_Tu objetivo_
Por favor, escribe la continuación del artículo sobre Raúl y Fidel Castro que aparece más abajo, empezando justo después de su última oración.

_Extracto seleccionado_

###

Carlos Alberto Montaner. Cuba
Nueva, martes, 22 de mayo de 2001 09:00 EMT - Año 2
Raúl Castro ha vuelto a referirse a la probable muerte de su
hermano Fidel. Es la tercera vez que lo hace en las últimas semanas. Pero
ahora ha añadido un matiz ilusionado: pese a la sombría aceptación
de que todos tenemos que desaparecer --una concesión curiosa en gente
patológicamente optimista--, parece que los revolucionarios no mueren del
todo mientras se mantengan en pie los sistemas de gobierno creados por ellos.
Estamos ante una versión caribeña de la teología
egipcia. Entre los egipcios, cuando las pirámides eran profanadas por los
saltatumbas o demolidas por los enemigos, los faraones perdían su condición
divina. Entre los revolucionarios --según el filósofo Raúl
Castro--, cuando los sistemas políticos erigidos tras el fragor de la
batalla son sustituidos por modos de convivencia diferentes, generalmente más
sosegados y habitables, la memoria de los revolucionarios se disuelve sin
gloria, son expulsados de la inmortalidad, y los cabecillas acaban hacinados en
una inscripción de tres líneas atropelladamente recogida en el
Larousse. Ahí terminó todo.
Mientras Raúl se estrenaba como un Marco Aurelio antillano y
pronunciaba su fúnebre advertencia, el hermanísimo Fidel trotaba
por el mundo en un avión ambulancia acompañado de médicos y
de lugartenientes, en medio de un frenético periplo diplomático
que lo llevaría a Argelia, la India, Irán, Malasia, Quatar, Siria
y otros exóticos lugares unidos por un áspero denominador común:
la mentalidad tercermundista. ¿Para qué ese viaje agotador en un
hombre tan enfermo, golpeado por el cáncer y zarandeado por varios
derrames cerebrales? Sencillo: es el último sacrificio del caudillo en
beneficio de su amado pueblo. Es su testamento final: crear un polo
antioccidental que le haga frente a la arrogante potencia americana, a la OTAN y
al siniestro apéndice europeo, para donárselo al pueblo cubano y a
los pobres de este mundo como legado postrero y prueba de una vida llena de
entregas y sacrificios sin límites.

###

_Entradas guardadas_

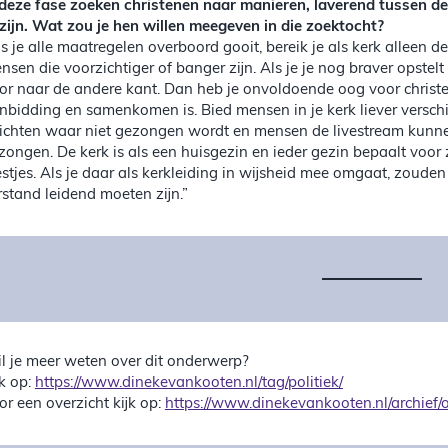
 deze fase zoeken christenen naar manieren, laverend tussen d
 zijn. Wat zou je hen willen meegeven in die zoektocht?
ls je alle maatregelen overboord gooit, bereik je als kerk alleen 
nsen die voorzichtiger of banger zijn. Als je je nog braver opstel
or naar de andere kant. Dan heb je onvoldoende oog voor christe
nbidding en samenkomen is. Bied mensen in je kerk liever verschi
richten waar niet gezongen wordt en mensen de livestream kunne
zongen. De kerk is als een huisgezin en ieder gezin bepaalt voo
estjes. Als je daar als kerkleiding in wijsheid mee omgaat, zou
rstand leidend moeten zijn.”
l je meer weten over dit onderwerp?
jk op:
https://www.dinekevankooten.nl/tag/politiek/
or een overzicht kijk op:
https://www.dinekevankooten.nl/archief/o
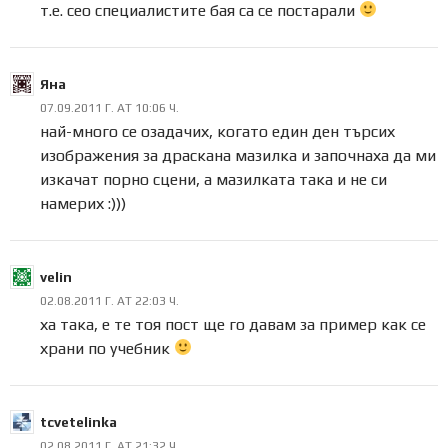
т.е. сео специалистите бая са се постарали
Яна
07.09.2011 Г. AT 10:06 Ч.
най-много се озадачих, когато един ден търсих
изображения за драскана мазилка и започнаха да ми
изкачат порно сцени, а мазилката така и не си
намерих :)))
velin
02.08.2011 Г. AT 22:03 Ч.
ха така, е те тоя пост ще го давам за пример как се
храни по учебник
tcvetelinka
02.08.2011 Г. AT 21:32 Ч.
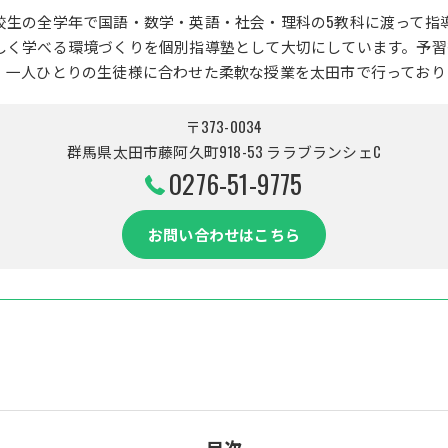
校生の全学年で国語・数学・英語・社会・理科の5教科に渡って指
しく学べる環境づくりを個別指導塾として大切にしています。予習
、一人ひとりの生徒様に合わせた柔軟な授業を太田市で行っており
〒373-0034
群馬県太田市藤阿久町918-53 ララブランシェC
0276-51-9775
お問い合わせはこちら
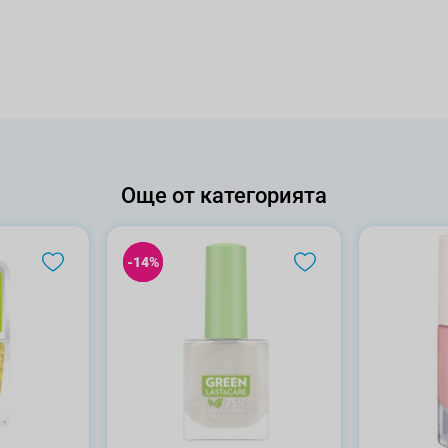
Още от категорията
-14%
-14%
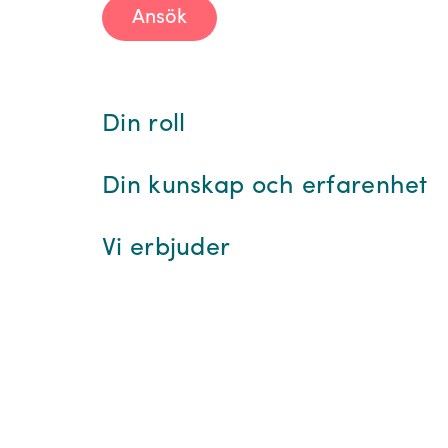
Ansök
Din roll
Din kunskap och erfarenhet
Vi erbjuder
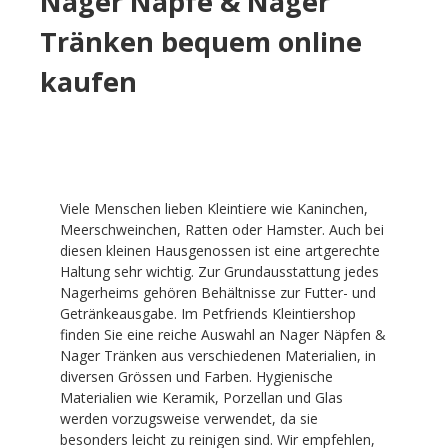
Nager Näpfe & Nager
Tränken bequem online
kaufen
Viele Menschen lieben Kleintiere wie Kaninchen,
Meerschweinchen, Ratten oder Hamster. Auch bei
diesen kleinen Hausgenossen ist eine artgerechte
Haltung sehr wichtig. Zur Grundausstattung jedes
Nagerheims gehören Behältnisse zur Futter- und
Getränkeausgabe. Im Petfriends Kleintiershop
finden Sie eine reiche Auswahl an Nager Näpfen &
Nager Tränken aus verschiedenen Materialien, in
diversen Grössen und Farben. Hygienische
Materialien wie Keramik, Porzellan und Glas
werden vorzugsweise verwendet, da sie
besonders leicht zu reinigen sind. Wir empfehlen,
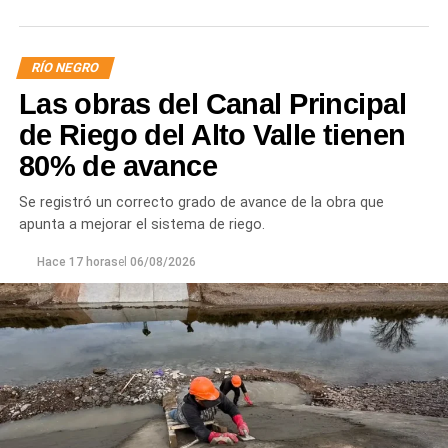
RÍO NEGRO
Las obras del Canal Principal
de Riego del Alto Valle tienen
80% de avance
Se registró un correcto grado de avance de la obra que
apunta a mejorar el sistema de riego.
Hace 17 horas
el
06/08/2026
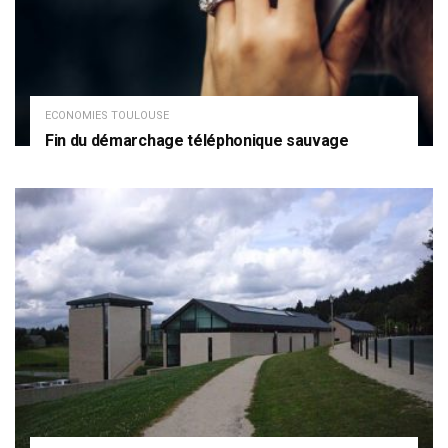
ECONOMIES TOULOUSE
Fin du démarchage téléphonique sauvage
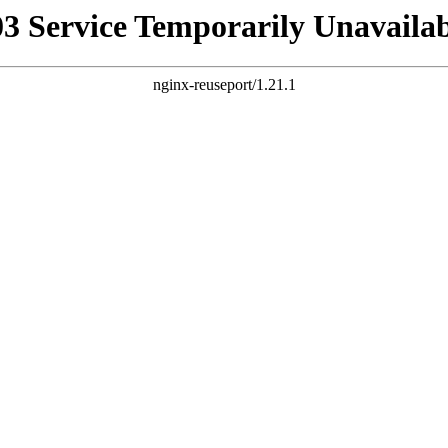
03 Service Temporarily Unavailab
nginx-reuseport/1.21.1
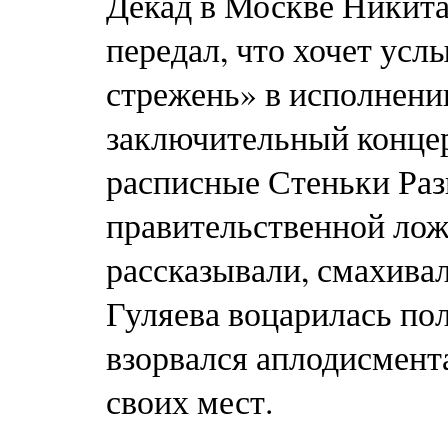
Декад в Москве Никит
передал, что хочет усл
стрежень» в исполнении
заключительный конце
расписные Стеньки Ра
правительственной лож
рассказывали, смахива
Гуляева воцарилась пол
взорвался аплодисмент
своих мест.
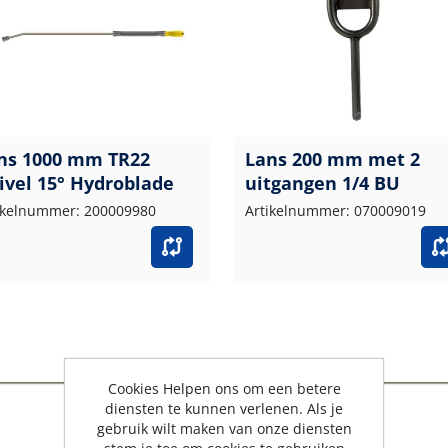
ns 1000 mm TR22
Lans 200 mm met 2
ivel 15° Hydroblade
uitgangen 1/4 BU
ikelnummer: 200009980
Artikelnummer: 070009019
Cookies Helpen ons om een betere
diensten te kunnen verlenen. Als je
gebruik wilt maken van onze diensten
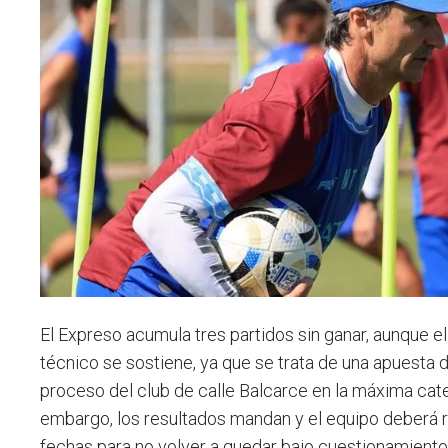
El Expreso acumula tres partidos sin ganar, aunque e
técnico se sostiene, ya que se trata de una apuesta
proceso del club de calle Balcarce en la máxima cate
embargo, los resultados mandan y el equipo deberá 
fechas para no volver a quedar bajo cuestionamiento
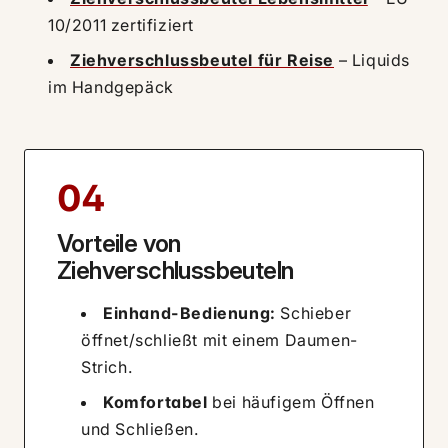
10/2011 zertifiziert
Ziehverschlussbeutel für Reise
– Liquids
im Handgepäck
04
Vorteile von
Ziehverschlussbeuteln
Einhand-Bedienung:
Schieber
öffnet/schließt mit einem Daumen-
Strich.
Komfortabel
bei häufigem Öffnen
und Schließen.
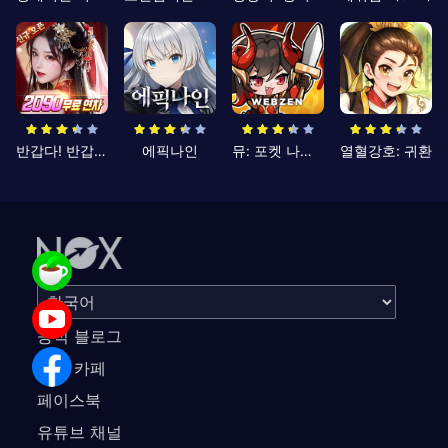
반갑다! 반갑삼국지
에픽나인
뮤: 포켓 나이츠
열혈강호: 귀환
공식 블로그
공식 카페
페이스북
유튜브 채널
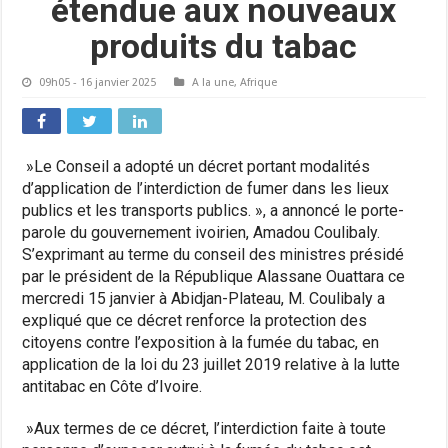
étendue aux nouveaux
produits du tabac
09h05 - 16 janvier 2025
A la une
,
Afrique
»Le Conseil a adopté un décret portant modalités
d’application de l’interdiction de fumer dans les lieux
publics et les transports publics. », a annoncé le porte-
parole du gouvernement ivoirien, Amadou Coulibaly.
S’exprimant au terme du conseil des ministres présidé
par le président de la République Alassane Ouattara ce
mercredi 15 janvier à Abidjan-Plateau, M. Coulibaly a
expliqué que ce décret renforce la protection des
citoyens contre l’exposition à la fumée du tabac, en
application de la loi du 23 juillet 2019 relative à la lutte
antitabac en Côte d’Ivoire.
»Aux termes de ce décret, l’interdiction faite à toute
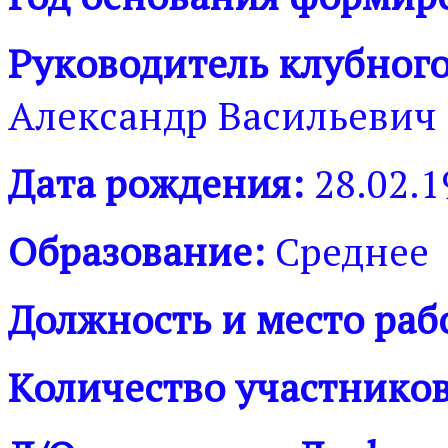
Руководитель клубног
Александр Васильевич
Дата рождения:
28.02.1
Образование:
Среднее
Должность и место раб
Количество участников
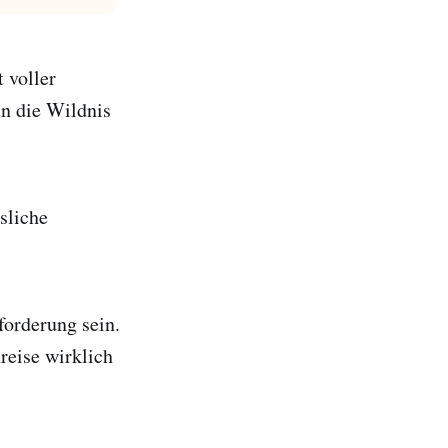
 voller
in die Wildnis
sliche
forderung sein.
reise wirklich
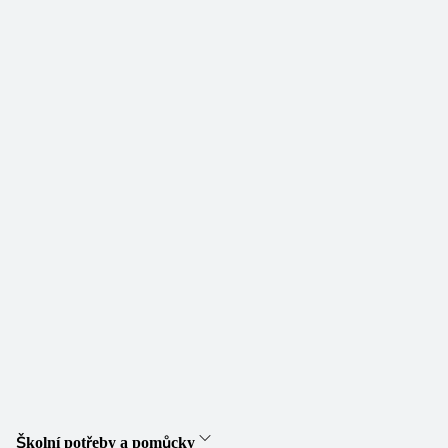
Školní potřeby a pomůcky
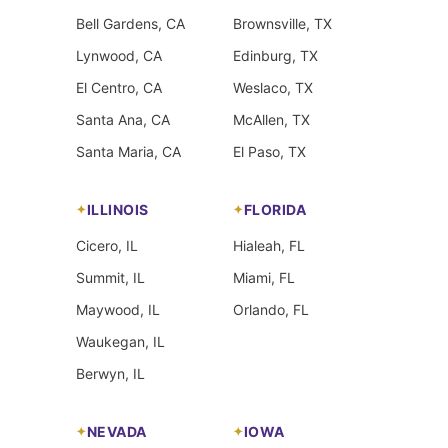
Bell Gardens, CA
Brownsville, TX
Lynwood, CA
Edinburg, TX
El Centro, CA
Weslaco, TX
Santa Ana, CA
McAllen, TX
Santa Maria, CA
El Paso, TX
ILLINOIS
FLORIDA
Cicero, IL
Hialeah, FL
Summit, IL
Miami, FL
Maywood, IL
Orlando, FL
Waukegan, IL
Berwyn, IL
NEVADA
IOWA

###

_Resultado obtenido_
¿Por qué este anciano moribundo se empeña en la
gigantesca tarea de revivir una suerte de guerra tibia a estas alturas de la
historia y de su almanaque personal? La respuesta tiene que ver con la pirámide
de marras. Castro está intentando crear un anillo de protección a
su monumento funerario. En sus delirios, ahora torpemente expresados con una
lengua astillada por la arterioesclerosis, supone que él puede "salvar
su obra revolucionaria'' mediante una operación de pinzas que tiene una
pata en la isla y la otra en el extranjero. En Cuba ha desatado una "minirrevolución
cultural'' --en realidad un molesto estado de agitación permanente-- y
tiene a sus fatigados compatriotas marchando y coreando consignas de todo tipo,
mientras en la televisión, la prensa y la radio se machaca un mensaje de "inquebrantable
adhesión a los imperecederos valores del comunismo, el antiyanquismo, la
antiglobalización y el antineoliberalismo''. Fuego sagrado que alimenta
con cualquier causa emocionalmente combustible: el niño Elián, el
embargo americano, la condena al régimen cubano en Ginebra por las
violaciones de los derechos humanos o las denuncias de los disidentes dentro de
la isla. Todo vale.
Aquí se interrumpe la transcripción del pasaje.